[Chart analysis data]
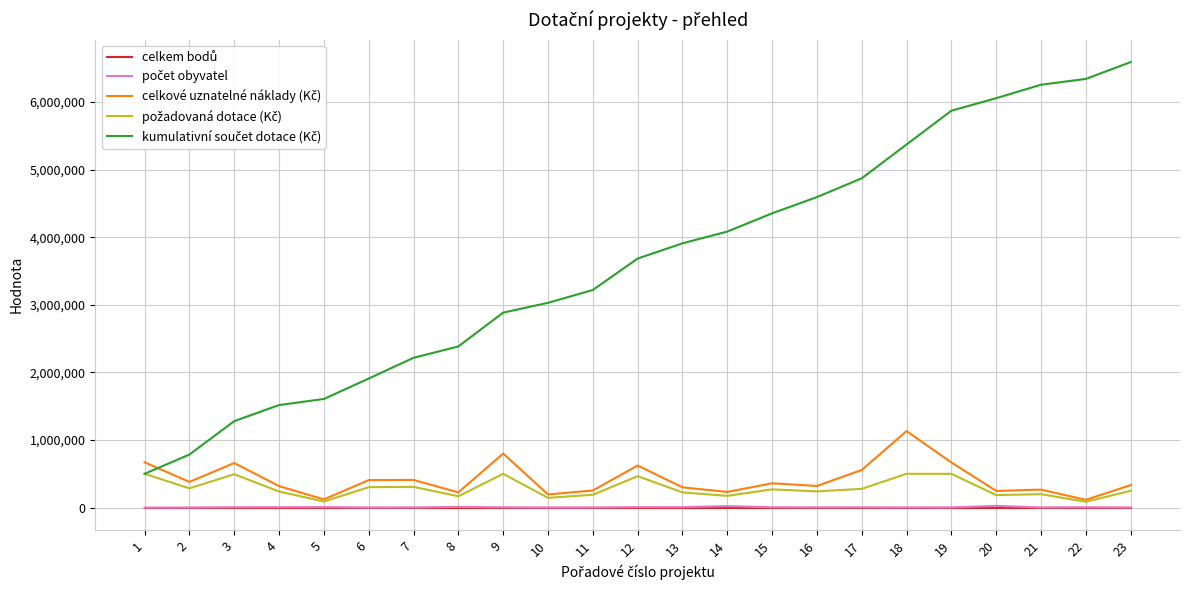

Rank the series at 12 from lowest to highest value.

celkem bodů, počet obyvatel, požadovaná dotace (Kč), celkové uznatelné náklady (Kč), kumulativní součet dotace (Kč)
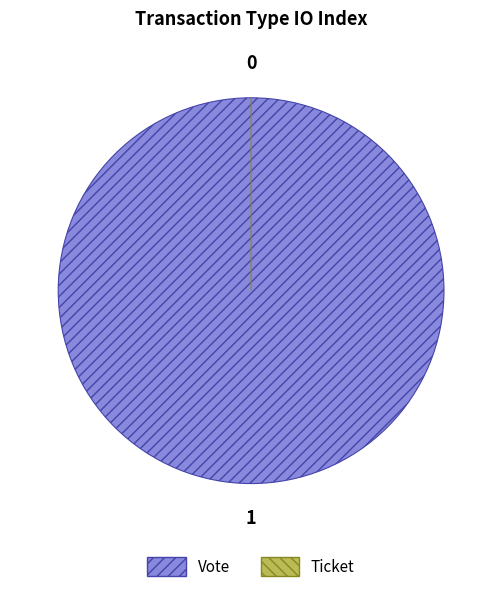

To the nearest percent, what is the difference between the Ticket and Vote slice percentages?

100%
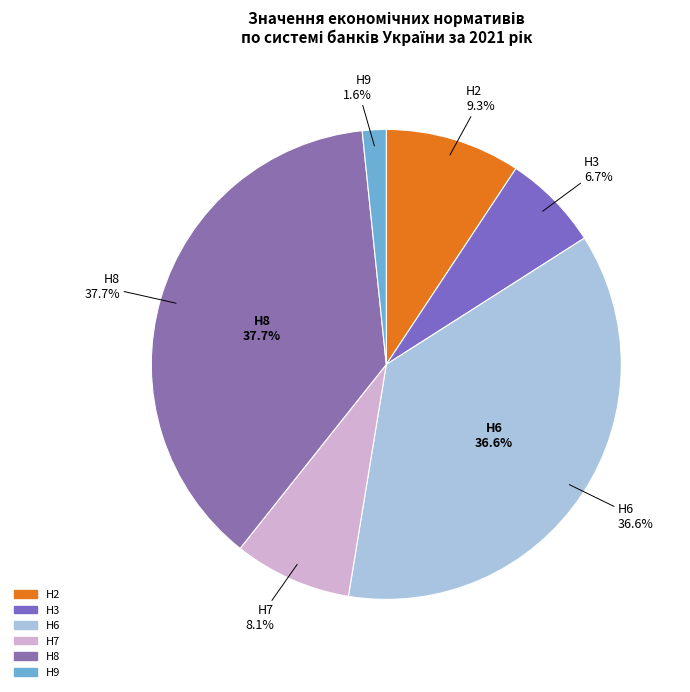

To the nearest percent, what portion does Н2 represent?

9%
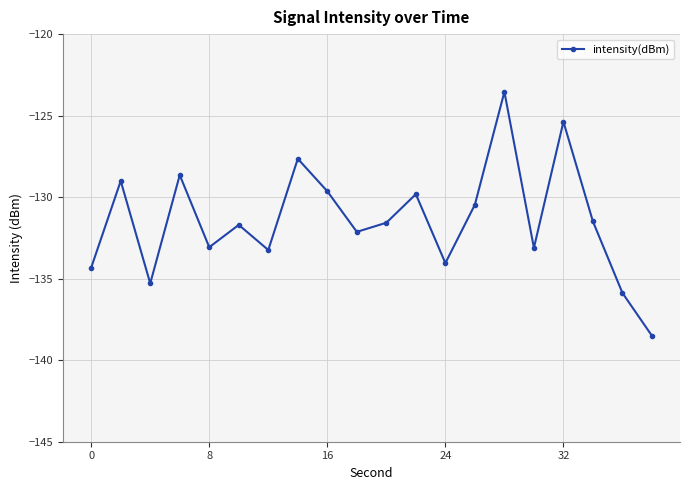

What is the sum of all values?

-2628.5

# [Exercise directions]
Transcribe every one of the records above word for word, omitting the pictures.

# [Answer section]
Rank the series at 12 from lowest to highest value.

celkem bodů, počet obyvatel, požadovaná dotace (Kč), celkové uznatelné náklady (Kč), kumulativní součet dotace (Kč)

To the nearest percent, what is the difference between the Ticket and Vote slice percentages?

100%

To the nearest percent, what portion does Н2 represent?

9%

What is the sum of all values?

-2628.5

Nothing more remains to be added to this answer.